The First 10 Amendments to the U.S. Constitution are known as the Bill of Rights. There is often discussion and debate about what these amendments mean. Without bringing a political view and without giving legal advice, below is the text of the 4th Amendment and some commentary on it.
“Amendment X: The powers not delegated to the United States by the Constitution, nor prohibited by it to the States, are reserved to the States respectively, or to the people.”
The purpose of the last of the original ten amendments (The Bill of Rights) was added, because the writers of the Constitution and the Bill of Rights wanted to show that what rights were not granted or given to the federal level of government, should be left for the states and the people to decide.
In 1997, the Supreme Court of the United States (SCOTUS) ruled on Printz v. United States (521 US 898 (1997)) that the Federal Government cannot issue directives requiring states to address a particular issue and the Federal Government cannot command state officers to administer or enforce federal regulatory programs. While this specific case was about background checks for handgun purchases it is a good example of what limits the congressional branch of the government has.

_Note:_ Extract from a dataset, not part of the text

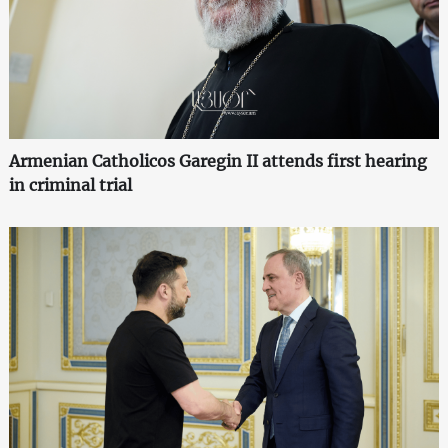
Armenian Catholicos Garegin II attends first hearing
in criminal trial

Cornell Law School has done a great job of listing landmark cases for the 10th Amendment. Including a 2000 case Reno v. Condon (528 US 141 (2000)) that most people may not be aware of but appreciate that Congress passed. Many states were requiring drivers to provide personal information to the department of motor vehicles and were selling this information as a source of revenue. Congress enacted the Driver’s Privacy Protection Act of 1994 (DPPA) which restricted states from selling or disclosing a driver’s personal information without consent. SCOTUS ruled that this was not a violation of the 10th Amendment, because the information being sold was used for interstate commerce. Under the U.S. Constitution, Article I, Section 8, clause 3 Congress has the right to regulate interstate commerce.